We took him to a dog birthday once with 5 other dogs, including puppies, and he attempted to enter the (much smaller) birthday boy’s crate. I realized he wanted to kind of retreat a bit and be left alone 😅
 
@tranquilcs How soon after the noisy kid did he meet your nephew? Maybe he was still wound up.

I would take small steps and gradually introduce them to each other with your boy able to escape the little human. Keep the first meeting super short,maybe a hello before he goes out for a walk? Reward the no reaction.

Crate or bed I don't think it matters, whatever works for him and you but there is no guarantee one will be better than the other.
 
@aaronfrisien It would have been maybe 3 weeks between meeting the noisy kid and my little nephew.

Thanks, that's great advice and I'll definitely give that a go. Bite sized pieces makes perfect sense 😊

I'm also actively trying not to punish but to keep calm and correct the behavior with a diversion. I.e. taking him away from the scene, getting him to go to his relaxation place and then treating him when he chills out. It's just very hard when a child is there.
 
@tranquilcs you're doing it right.

Hard not to punish sometimes but yes keeping calm is the better way.

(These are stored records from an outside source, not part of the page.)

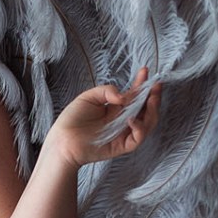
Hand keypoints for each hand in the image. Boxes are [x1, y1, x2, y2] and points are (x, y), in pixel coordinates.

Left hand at [46, 68, 162, 168]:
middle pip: (145, 109)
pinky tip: (132, 119)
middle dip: (153, 97)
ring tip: (151, 99)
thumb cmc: (72, 119)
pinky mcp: (121, 146)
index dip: (141, 84)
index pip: (134, 96)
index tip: (145, 71)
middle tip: (155, 86)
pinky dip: (138, 128)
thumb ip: (106, 91)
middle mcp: (122, 121)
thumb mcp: (88, 97)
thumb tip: (123, 96)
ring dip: (152, 111)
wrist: (62, 140)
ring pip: (147, 124)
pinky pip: (137, 139)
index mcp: (116, 109)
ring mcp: (123, 133)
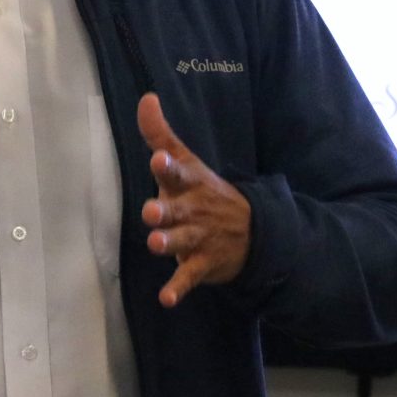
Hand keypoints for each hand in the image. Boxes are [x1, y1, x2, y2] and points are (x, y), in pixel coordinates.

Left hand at [138, 92, 251, 307]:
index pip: (177, 171)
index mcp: (189, 183)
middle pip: (177, 210)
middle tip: (151, 211)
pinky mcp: (202, 264)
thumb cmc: (203, 191)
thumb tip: (145, 97)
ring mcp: (200, 238)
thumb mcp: (186, 161)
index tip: (158, 158)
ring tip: (155, 245)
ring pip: (182, 241)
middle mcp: (194, 209)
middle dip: (164, 210)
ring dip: (169, 244)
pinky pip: (189, 277)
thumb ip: (160, 133)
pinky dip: (179, 289)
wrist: (251, 231)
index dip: (167, 166)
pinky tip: (167, 299)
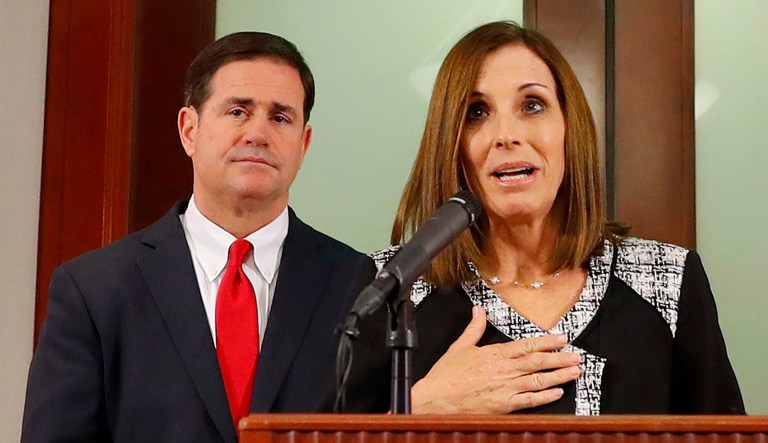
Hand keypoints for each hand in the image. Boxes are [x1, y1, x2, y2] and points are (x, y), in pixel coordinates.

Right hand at [411, 306, 580, 413]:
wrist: (435, 400)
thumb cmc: (446, 376)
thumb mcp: (459, 347)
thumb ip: (474, 328)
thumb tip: (479, 310)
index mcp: (494, 354)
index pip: (526, 345)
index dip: (546, 341)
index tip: (562, 338)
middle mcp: (503, 370)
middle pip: (537, 362)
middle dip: (559, 358)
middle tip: (577, 356)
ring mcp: (505, 388)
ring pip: (537, 380)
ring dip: (558, 375)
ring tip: (574, 371)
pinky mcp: (503, 405)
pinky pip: (529, 400)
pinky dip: (544, 396)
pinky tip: (558, 392)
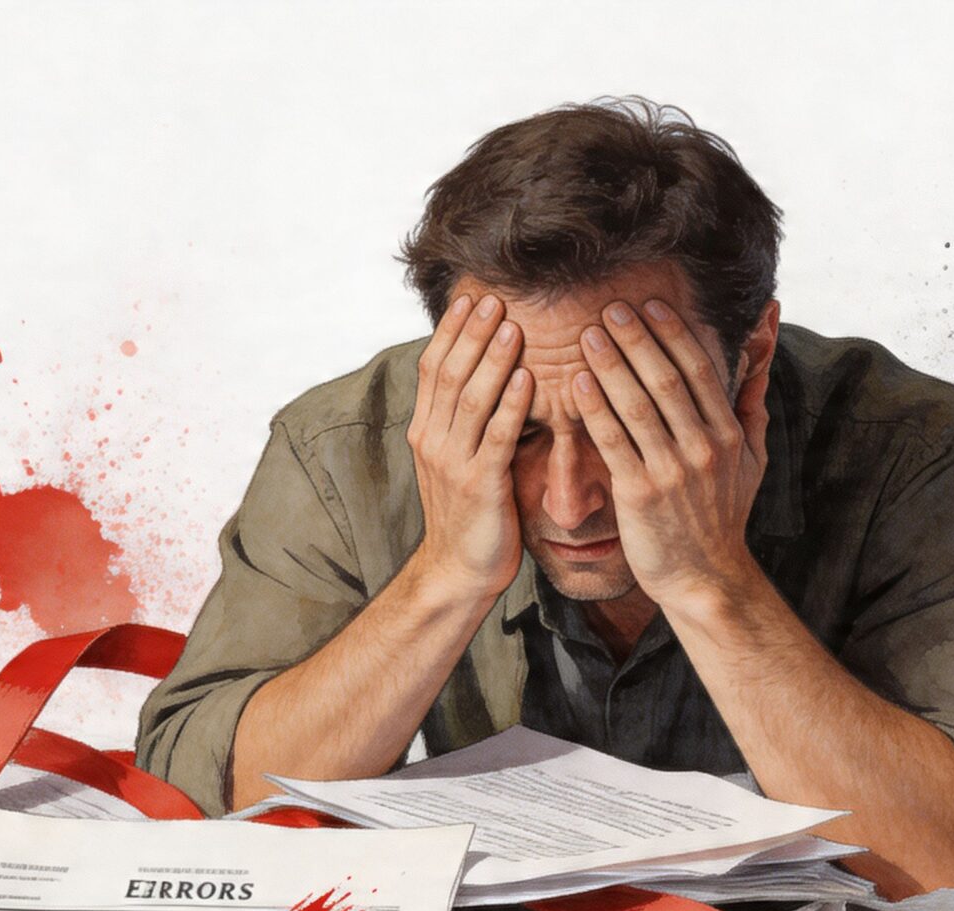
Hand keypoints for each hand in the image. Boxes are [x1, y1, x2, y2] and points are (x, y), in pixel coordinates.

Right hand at [404, 293, 531, 603]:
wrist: (458, 570)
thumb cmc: (469, 513)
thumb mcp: (457, 459)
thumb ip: (466, 420)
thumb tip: (485, 375)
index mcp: (425, 431)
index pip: (432, 368)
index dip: (450, 330)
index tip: (470, 297)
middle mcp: (432, 441)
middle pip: (449, 373)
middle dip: (471, 333)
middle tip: (496, 297)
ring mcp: (453, 463)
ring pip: (470, 399)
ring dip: (492, 359)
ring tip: (512, 326)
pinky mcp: (479, 486)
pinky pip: (496, 437)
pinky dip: (511, 405)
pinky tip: (528, 379)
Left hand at [571, 297, 769, 610]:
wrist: (705, 577)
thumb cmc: (722, 514)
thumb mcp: (753, 458)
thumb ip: (753, 401)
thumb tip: (766, 344)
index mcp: (729, 434)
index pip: (699, 370)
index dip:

Sure others have good advice as well.

One last thing,if he is a little worn out from a long walk or play session is he anymore chill around the kids?
 
@aaronfrisien Thanks so much, you've helped more than I can say. That's a good question, I'll test that and see if he needs a good sesh to tire him out. My two dashies are lazy daisies but I'll make a point of tiring them out a bit. Great advice!
 
@tranquilcs
N was on a lot of medication before we adopted him and I would prefer not to do that to him again as he was miserable.

How did he show that he was, "miserable"?

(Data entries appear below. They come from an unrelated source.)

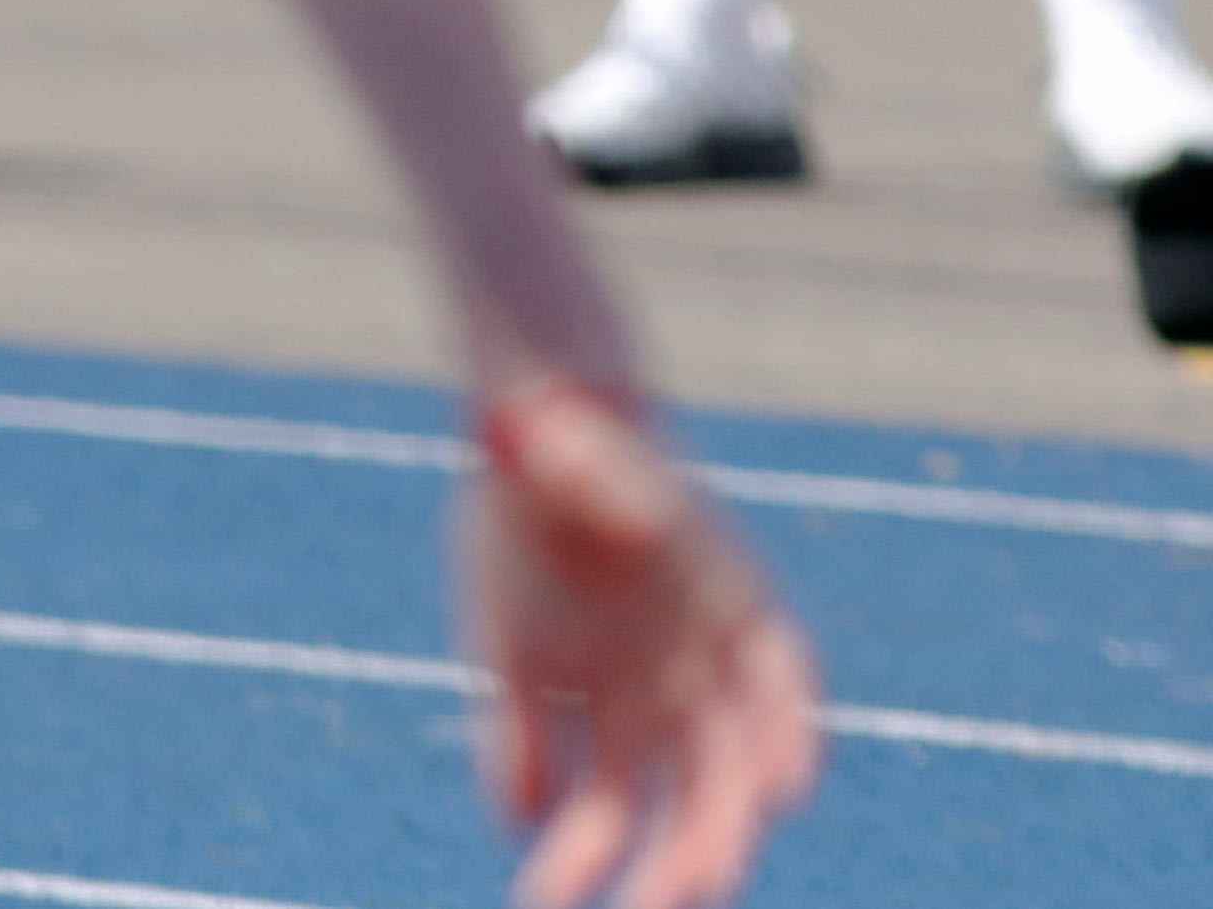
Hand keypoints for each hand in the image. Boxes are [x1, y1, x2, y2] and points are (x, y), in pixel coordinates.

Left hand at [462, 380, 823, 908]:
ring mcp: (608, 691)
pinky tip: (512, 818)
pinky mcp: (526, 684)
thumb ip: (623, 489)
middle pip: (713, 782)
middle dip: (705, 845)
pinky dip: (519, 788)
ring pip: (622, 799)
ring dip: (598, 854)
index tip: (786, 787)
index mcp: (725, 613)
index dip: (789, 738)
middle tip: (686, 892)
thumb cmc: (576, 440)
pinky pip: (531, 757)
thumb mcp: (597, 449)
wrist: (520, 437)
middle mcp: (680, 676)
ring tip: (552, 896)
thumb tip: (652, 523)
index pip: (781, 687)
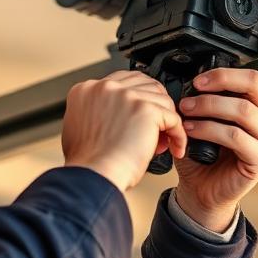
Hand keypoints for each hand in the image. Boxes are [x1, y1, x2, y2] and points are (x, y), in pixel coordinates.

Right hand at [62, 70, 186, 192]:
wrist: (94, 176)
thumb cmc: (89, 162)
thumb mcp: (80, 127)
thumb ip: (97, 112)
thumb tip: (119, 114)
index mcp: (87, 89)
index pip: (123, 82)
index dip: (138, 99)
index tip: (143, 116)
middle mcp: (106, 88)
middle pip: (146, 84)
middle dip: (156, 106)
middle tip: (157, 129)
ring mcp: (126, 96)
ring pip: (162, 100)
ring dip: (167, 122)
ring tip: (164, 142)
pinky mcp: (145, 109)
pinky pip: (174, 118)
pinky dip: (178, 135)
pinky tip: (175, 147)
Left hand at [175, 68, 257, 231]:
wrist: (202, 190)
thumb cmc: (203, 156)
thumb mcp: (205, 120)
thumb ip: (206, 101)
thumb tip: (192, 84)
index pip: (252, 79)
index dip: (224, 75)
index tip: (198, 81)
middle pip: (251, 89)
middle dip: (215, 90)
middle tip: (188, 100)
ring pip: (243, 112)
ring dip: (208, 109)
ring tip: (185, 114)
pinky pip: (236, 137)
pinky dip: (210, 130)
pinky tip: (192, 131)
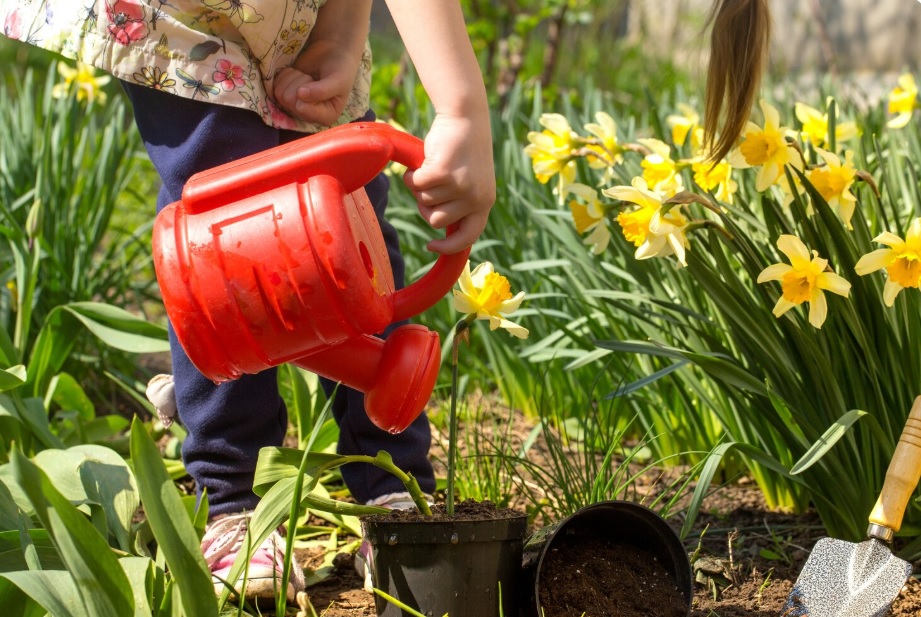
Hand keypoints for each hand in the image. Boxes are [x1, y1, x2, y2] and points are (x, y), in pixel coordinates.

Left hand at [273, 42, 362, 125]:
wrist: (333, 52)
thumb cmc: (340, 68)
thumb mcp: (338, 79)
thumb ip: (322, 90)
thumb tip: (300, 95)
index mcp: (326, 117)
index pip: (302, 108)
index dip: (307, 92)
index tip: (318, 83)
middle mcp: (309, 115)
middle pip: (289, 100)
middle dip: (300, 83)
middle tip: (313, 78)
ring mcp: (296, 105)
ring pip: (280, 93)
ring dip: (293, 78)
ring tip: (307, 76)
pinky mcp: (286, 93)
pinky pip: (275, 86)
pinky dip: (286, 75)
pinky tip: (299, 74)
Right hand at [404, 112, 495, 253]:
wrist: (465, 117)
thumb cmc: (464, 150)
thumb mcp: (471, 181)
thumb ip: (461, 203)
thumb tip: (439, 227)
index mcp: (485, 203)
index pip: (468, 237)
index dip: (449, 247)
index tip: (432, 246)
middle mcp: (475, 198)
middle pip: (436, 221)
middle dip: (426, 206)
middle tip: (429, 186)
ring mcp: (459, 186)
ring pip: (424, 201)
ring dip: (420, 186)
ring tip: (430, 167)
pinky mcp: (442, 173)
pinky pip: (415, 184)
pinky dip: (412, 175)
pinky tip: (422, 161)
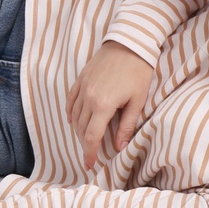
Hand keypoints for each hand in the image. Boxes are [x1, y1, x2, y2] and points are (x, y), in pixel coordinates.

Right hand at [66, 40, 155, 169]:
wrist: (130, 42)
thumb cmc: (138, 70)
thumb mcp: (138, 101)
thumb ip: (127, 126)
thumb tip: (120, 147)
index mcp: (103, 106)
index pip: (92, 136)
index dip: (89, 153)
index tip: (89, 165)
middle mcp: (89, 98)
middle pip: (81, 128)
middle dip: (84, 145)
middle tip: (90, 156)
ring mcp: (83, 87)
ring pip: (74, 116)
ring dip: (78, 130)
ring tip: (86, 140)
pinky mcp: (81, 78)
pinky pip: (71, 100)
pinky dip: (70, 113)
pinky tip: (73, 120)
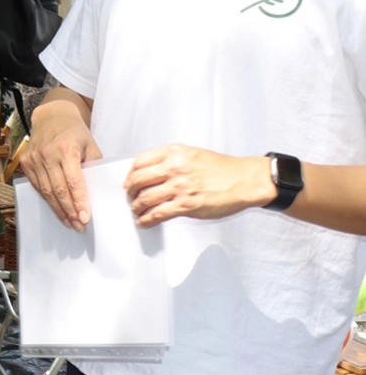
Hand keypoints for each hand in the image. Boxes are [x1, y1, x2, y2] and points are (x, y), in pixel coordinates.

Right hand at [21, 99, 103, 229]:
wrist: (52, 117)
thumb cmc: (75, 132)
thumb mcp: (90, 145)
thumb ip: (93, 167)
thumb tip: (95, 191)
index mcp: (66, 149)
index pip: (74, 182)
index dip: (79, 202)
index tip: (85, 218)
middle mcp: (47, 154)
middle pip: (58, 190)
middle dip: (70, 211)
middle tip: (78, 225)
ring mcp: (34, 159)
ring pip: (47, 192)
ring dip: (59, 210)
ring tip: (70, 222)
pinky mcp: (25, 163)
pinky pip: (37, 186)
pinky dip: (48, 200)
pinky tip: (57, 209)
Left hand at [124, 145, 274, 226]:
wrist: (245, 180)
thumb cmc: (222, 168)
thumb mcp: (192, 154)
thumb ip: (171, 160)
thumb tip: (150, 173)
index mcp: (174, 153)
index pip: (139, 161)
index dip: (130, 174)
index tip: (128, 182)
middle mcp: (174, 168)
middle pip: (138, 181)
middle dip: (130, 192)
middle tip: (131, 198)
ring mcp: (179, 187)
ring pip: (145, 199)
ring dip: (136, 207)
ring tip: (137, 211)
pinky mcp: (186, 205)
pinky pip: (157, 214)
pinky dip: (146, 220)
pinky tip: (144, 222)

And, was that worse than how he behaves around kids that bother him? To the point where you had to go home?

If he needs medication to get thru life in a calmer frame of mind...so? Especially if you have kids at some point, the big thing will be to make sure that nothing like this:

he would grab the child's clothes (the ones he was wearing), lock his jaw and not let go. It got so bad that the family would have to strip the child off to free him from N.

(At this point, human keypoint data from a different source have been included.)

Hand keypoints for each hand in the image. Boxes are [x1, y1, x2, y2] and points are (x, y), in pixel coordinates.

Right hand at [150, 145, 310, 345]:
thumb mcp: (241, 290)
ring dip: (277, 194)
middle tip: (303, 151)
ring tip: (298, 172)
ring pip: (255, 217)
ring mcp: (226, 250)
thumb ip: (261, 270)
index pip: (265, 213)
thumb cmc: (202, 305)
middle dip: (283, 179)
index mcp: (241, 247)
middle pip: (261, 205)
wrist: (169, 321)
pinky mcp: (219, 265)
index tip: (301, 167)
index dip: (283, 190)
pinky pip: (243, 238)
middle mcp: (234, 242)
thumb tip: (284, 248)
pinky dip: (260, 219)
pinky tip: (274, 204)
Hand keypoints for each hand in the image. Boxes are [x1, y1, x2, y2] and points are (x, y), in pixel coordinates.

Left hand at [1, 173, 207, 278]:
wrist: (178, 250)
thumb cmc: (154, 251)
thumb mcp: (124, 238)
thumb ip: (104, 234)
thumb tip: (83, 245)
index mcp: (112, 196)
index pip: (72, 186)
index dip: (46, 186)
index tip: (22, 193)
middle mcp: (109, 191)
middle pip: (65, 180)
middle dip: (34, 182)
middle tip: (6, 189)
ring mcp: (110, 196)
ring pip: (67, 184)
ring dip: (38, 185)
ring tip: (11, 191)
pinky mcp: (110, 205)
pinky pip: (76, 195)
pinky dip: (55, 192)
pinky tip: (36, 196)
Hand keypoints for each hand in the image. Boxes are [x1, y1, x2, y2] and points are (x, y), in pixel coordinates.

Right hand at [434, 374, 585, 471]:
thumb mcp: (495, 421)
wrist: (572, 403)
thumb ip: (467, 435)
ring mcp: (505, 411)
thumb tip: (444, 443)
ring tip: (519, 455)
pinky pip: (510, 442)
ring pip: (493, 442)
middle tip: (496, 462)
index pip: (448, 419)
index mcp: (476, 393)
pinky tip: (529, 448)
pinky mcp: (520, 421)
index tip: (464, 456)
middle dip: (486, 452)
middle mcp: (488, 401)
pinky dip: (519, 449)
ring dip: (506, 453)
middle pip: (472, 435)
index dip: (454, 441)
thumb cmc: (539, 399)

happens again. Behavioral drugs, when they work properly, allow a dog to go thru life calmer, and safer.

It would be very hard to re-home this dog again. He wouldn't be able to go to a home with kids, or a home that has kids visiting, or maybe even to a home that is next door to a bus stop, a school, kids in general, that would set him off. If he's with you, he sounds like he's in a safe place, but he probably will need drugs.

Have you spoken to your doctor about behavioral meds?

The problem with training a dog like this to not bite kids is that he probably really does sometimes want to bite a kid. And at age 6, and on his second home, that's going to be his go-to behavior. I'd probably talk to your vet about behavioral drugs, and recognize this dog's limits.

Recently we took the dogs to a friend's house for a bbq

So that's a situation where you can't control things as much as this dog needs. I'd probably leave him home, where he feels safe, and where he's not going to bite some random kid.
 
@davecb I know this is not really helpful, but sometimes I want to bite kids. I’m much happier the less exposure I have to them, so probably pup would benefit from the same strategy.
 
@fayemarie91
I’m much happier the less exposure I have to them, so probably pup would benefit from the same strategy.

I agree and it's why I said that this dog shouldn't be going to friend's homes for a BBQ. There's just nothing good that come from that, especially a small, angry dog. Some kid will go to see if they can get a reaction from him, and the it's going to be a giant shit show.